Bell’s palsy IS linked to the COVID-19 vaccine: Man, 61, developed rare facial paralysis that occurs in just 0.02% of patients after both shots of Pfizer
- Researchers documented the case of a 61-year-old white man in the UK who received the Pfizer-BioNTech COVID-19 vaccine
- After his first dose in January, he developed Bell’s palsy, a nerve condition causing a patient to experience muscle weakness in half of their face
- He was given a treatment course of steroids and recovered, but developed the condition again after his second dose
- This time, it was a severe case with side effects including dribbling, difficulty swallowing and being unable to fully close his left eye
- The man has since recovered and the researchers say the vaccine and Bell’s palsy are linked, but it is a rare side effect
- A recent study suggested it occurs in just 0.02% of vaccinated patients
Researchers documented the case of a 61-year-old white man in the UK who reported Bell’s palsy after both his first and second dose of the Pfizer-BioNTech COVID-19 vaccine. Pictured: Portrait of man (not the patient) with Bell’s palsy
COVID-19 vaccines are linked to the risk of developing Bell’s palsy, a new report from the UK’s National Health Service (NHS) suggests.
Researchers detailed the case of a 61-year-old man in England who receive both doses of the Pfizer-BioNTech COVID-19 vaccine.
After each dose, he developed facial paralysis shortly thereafter, with the second time being more severe, including an inability to fully close his left eye.
The NHS team says this is believed to be the first documented case of two separate instances of facial paralysis occurring after each dose of a coronavirus vaccine – but say it is a very rare occurrence.
Bell’s palsy is a condition that unexpectedly strikes a patient’s face.
The patient experiences sudden muscle weakness or paralysis that causes half of their face to appear to droop, leading to one-sided smiles and one eye that refuses to close.
It is usually a temporary condition with symptoms typically improving within a few weeks, with complete recovery in six months.
A small number of patients will have some symptoms for a longer time, or will see a resurgence of the condition later in life.
While exact causes for the condition are unknown, scientists hypothesize that it’s caused by an overreaction of the body’s immune system, which leads to inflammation, or swelling, that damages a nerve controlling facial movement.
A recent study linked the incidence of Bell’s palsy cases at a 0.02 percent risk for vaccinated people.
In Phase III clinical trials, three cases of Bell’s palsy were documented in four volunteers who received the Pfizer-BioNTech vaccine and three who received the Moderna vaccine.
Bell’s palsy is a nerve condition causing a patient to experience muscle weakness in half of their face
The man has since recovered and the researchers say the vaccine and Bell’s palsy are linked, but it is a rare side effect.
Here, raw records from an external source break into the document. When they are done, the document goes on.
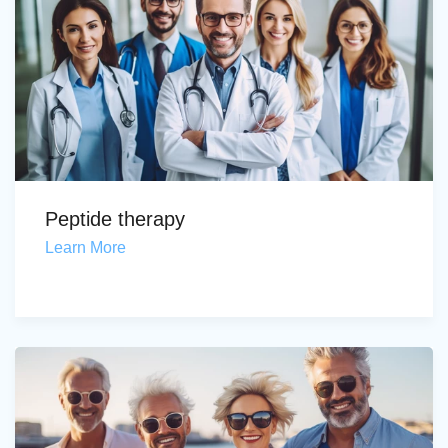
Peptide therapy
Learn More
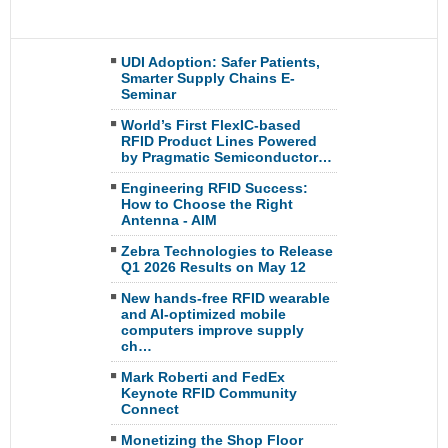
UDI Adoption: Safer Patients,
Smarter Supply Chains E-
Seminar
World’s First FlexIC-based
RFID Product Lines Powered
by Pragmatic Semiconductor…
Engineering RFID Success:
How to Choose the Right
Antenna - AIM
Zebra Technologies to Release
Q1 2026 Results on May 12
New hands-free RFID wearable
and AI-optimized mobile
computers improve supply
ch…
Mark Roberti and FedEx
Keynote RFID Community
Connect
Monetizing the Shop Floor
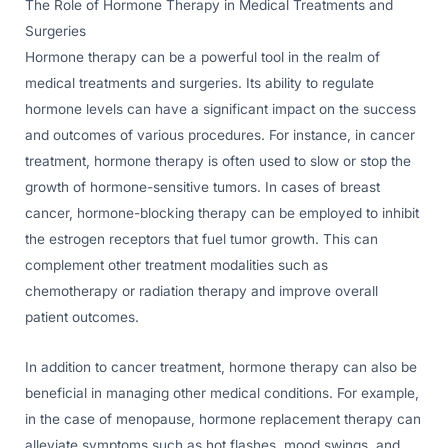
The Role of Hormone Therapy in Medical Treatments and
Surgeries
Hormone therapy can be a powerful tool in the realm of
medical treatments and surgeries. Its ability to regulate
hormone levels can have a significant impact on the success
and outcomes of various procedures. For instance, in cancer
treatment, hormone therapy is often used to slow or stop the
growth of hormone-sensitive tumors. In cases of breast
cancer, hormone-blocking therapy can be employed to inhibit
the estrogen receptors that fuel tumor growth. This can
complement other treatment modalities such as
chemotherapy or radiation therapy and improve overall
patient outcomes.
In addition to cancer treatment, hormone therapy can also be
beneficial in managing other medical conditions. For example,
in the case of menopause, hormone replacement therapy can
alleviate symptoms such as hot flashes, mood swings, and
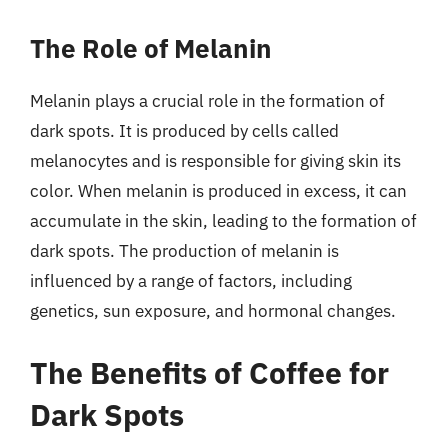
The Role of Melanin
Melanin plays a crucial role in the formation of
dark spots. It is produced by cells called
melanocytes and is responsible for giving skin its
color. When melanin is produced in excess, it can
accumulate in the skin, leading to the formation of
dark spots. The production of melanin is
influenced by a range of factors, including
genetics, sun exposure, and hormonal changes.
The Benefits of Coffee for
Dark Spots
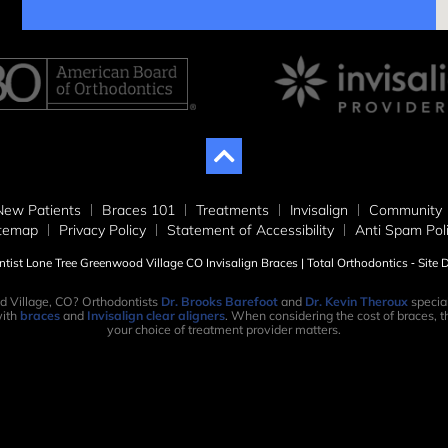
New Patients
Braces 101
Treatments
Invisalign
Community
itemap
Privacy Policy
Statement of Accessibility
Anti Spam Pol
ist Lone Tree Greenwood Village CO Invisalign Braces | Total Orthodontics ⁃ Site
d Village, CO? Orthodontists
Dr. Brooks Barefoot
and
Dr. Kevin Theroux
special
ith
braces
and
Invisalign clear aligners
. When considering the cost of braces, th
your choice of treatment provider matters.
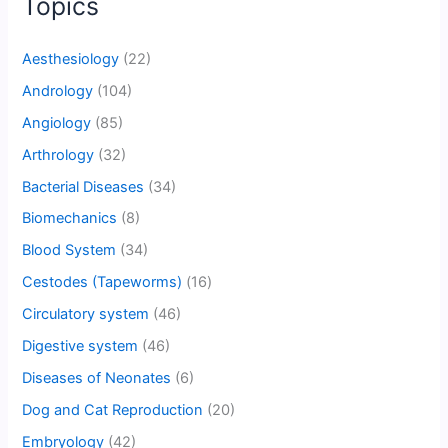
Topics
Aesthesiology
(22)
Andrology
(104)
Angiology
(85)
Arthrology
(32)
Bacterial Diseases
(34)
Biomechanics
(8)
Blood System
(34)
Cestodes (Tapeworms)
(16)
Circulatory system
(46)
Digestive system
(46)
Diseases of Neonates
(6)
Dog and Cat Reproduction
(20)
Embryology
(42)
Pictured: A health worker fills a syringe with a dose of the Pfizer-BioNTech COVID-19 vaccine in Santiago, July 2021
Comparatively, no patients in the Pfizer trial control group reported and just one did in the Moderna trial placebo group.
Additionally, there have been single reports of people reporting the facial paralysis after receiving the vaccine.
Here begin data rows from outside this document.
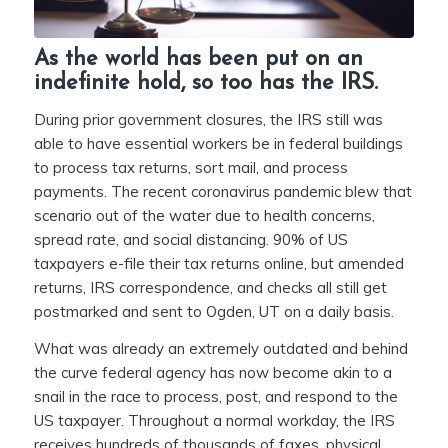
As the world has been put on an
indefinite hold, so too has the IRS.
During prior government closures, the IRS still was
able to have essential workers be in federal buildings
to process tax returns, sort mail, and process
payments. The recent coronavirus pandemic blew that
scenario out of the water due to health concerns,
spread rate, and social distancing. 90% of US
taxpayers e-file their tax returns online, but amended
returns, IRS correspondence, and checks all still get
postmarked and sent to Ogden, UT on a daily basis.
What was already an extremely outdated and behind
the curve federal agency has now become akin to a
snail in the race to process, post, and respond to the
US taxpayer. Throughout a normal workday, the IRS
receives hundreds of thousands of faxes, physical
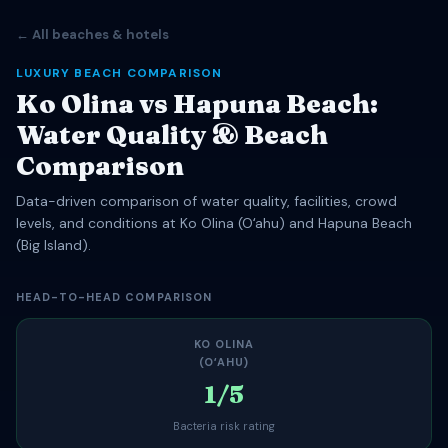
← All beaches & hotels
LUXURY BEACH COMPARISON
Ko Olina vs Hapuna Beach:
Water Quality & Beach
Comparison
Data-driven comparison of water quality, facilities, crowd
levels, and conditions at Ko Olina (Oʻahu) and Hapuna Beach
(Big Island).
HEAD-TO-HEAD COMPARISON
KO OLINA
(OʻAHU)
1/5
Bacteria risk rating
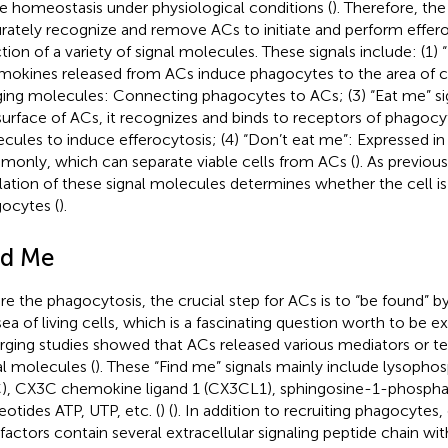
ue homeostasis under physiological conditions (
). Therefore, th
rately recognize and remove ACs to initiate and perform effero
ction of a variety of signal molecules. These signals include: (1) 
okines released from ACs induce phagocytes to the area of cel
ging molecules: Connecting phagocytes to ACs; (3) “Eat me” sig
surface of ACs, it recognizes and binds to receptors of phagocy
cules to induce efferocytosis; (4) “Don’t eat me”: Expressed in 
only, which can separate viable cells from ACs (
). As previous
lation of these signal molecules determines whether the cell is
ocytes (
).
nd Me
re the phagocytosis, the crucial step for ACs is to “be found” 
sea of living cells, which is a fascinating question worth to be e
ging studies showed that ACs released various mediators or t
al molecules (
). These “Find me” signals mainly include lysopho
), CX3C chemokine ligand 1 (CX3CL1), sphingosine-1-phosphat
eotides ATP, UTP, etc. (
) (
). In addition to recruiting phagocytes
factors contain several extracellular signaling peptide chain wit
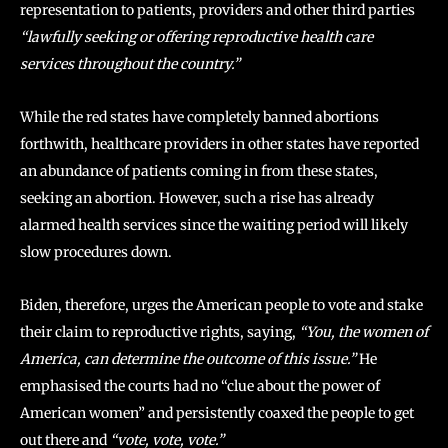
representation to patients, providers and other third parties
“lawfully seeking or offering reproductive health care
services throughout the country.”
While the red states have completely banned abortions
forthwith, healthcare providers in other states have reported
an abundance of patients coming in from these states,
seeking an abortion. However, such a rise has already
alarmed health services since the waiting period will likely
slow procedures down.
Biden, therefore, urges the American people to vote and stake
their claim to reproductive rights, saying,
“You, the women of
America, can determine the outcome of this issue.”
He
emphasised the courts had no “clue about the power of
American women” and persistently coaxed the people to get
out there and
“vote, vote, vote.”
In BMJ Case Reports, doctors detailed such a case of a 61-year-old white man with no previous history of facial nerve palsy.
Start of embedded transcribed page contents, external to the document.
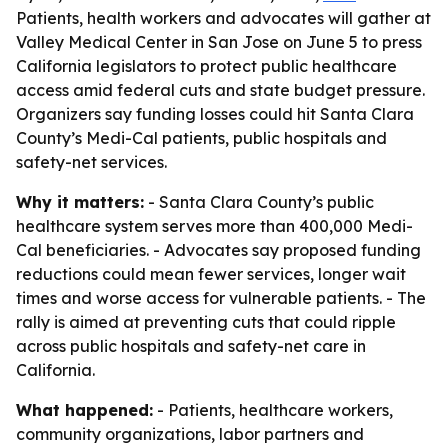
Patients, health workers and advocates will gather at
Valley Medical Center in San Jose on June 5 to press
California legislators to protect public healthcare
access amid federal cuts and state budget pressure.
Organizers say funding losses could hit Santa Clara
County’s Medi-Cal patients, public hospitals and
safety-net services.
Why it matters:
- Santa Clara County’s public
healthcare system serves more than 400,000 Medi-
Cal beneficiaries. - Advocates say proposed funding
reductions could mean fewer services, longer wait
times and worse access for vulnerable patients. - The
rally is aimed at preventing cuts that could ripple
across public hospitals and safety-net care in
California.
What happened:
- Patients, healthcare workers,
community organizations, labor partners and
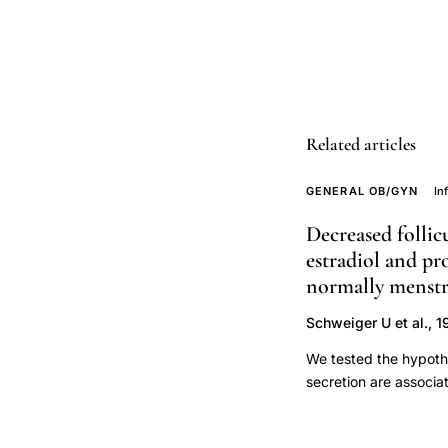
stratification,
Ridker
CRP
cardiovascular
disease
Related articles
prospective
cohort,
GENERAL OB/GYN
In
hs-
Decreased follic
CRP
estradiol and pr
ELISA
normally menst
latex
assay
Schweiger U et al., 
comparison
We tested the hypothe
clinical
secretion are associa
pulsatile LH and FSH
efficacy,
identified on the bas
inflammatory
He did have several underlying conditions including a high BMI, high blood pressure, high cholesterol and type 2 diabetes.
Five hours after receiving his first dose of the Pfizer-BioNTech COVID-19 vaccine, he developed right-sided facial weakness and went to the local emergency department the next day.
He was given prednisolone, a steroid to treat many different inflammatory conditions, over a four-week period and the facial paralysis resolved.
Six weeks after getting the first vaccine, the man received the second dose of the Pfizer-BioNTech vaccine.
Two days later, he developed a more severe episode of Bell’s palsy on the left side of his face with symptoms including dribbling, difficulty swallowing and being unable to fully close his left eye.
He was given prednisolone again and two weeks later, during a follow-up telephone call, he said his symptoms had greatly improved and he was almost back to normal.
Both doses of the vaccine were administered in his left arm.
‘The occurrence of the episodes immediately after each vaccine dose strongly suggests that the Bell’s palsy was attributed to the Pfizer-BioNTech vaccine, although a causal relationship cannot be established,’ the authors wrote. ‘
‘The patient has been advised to discuss future mRNA vaccines with the GP on a case-by-case basis, taking into account risk versus benefit of having each vaccine.’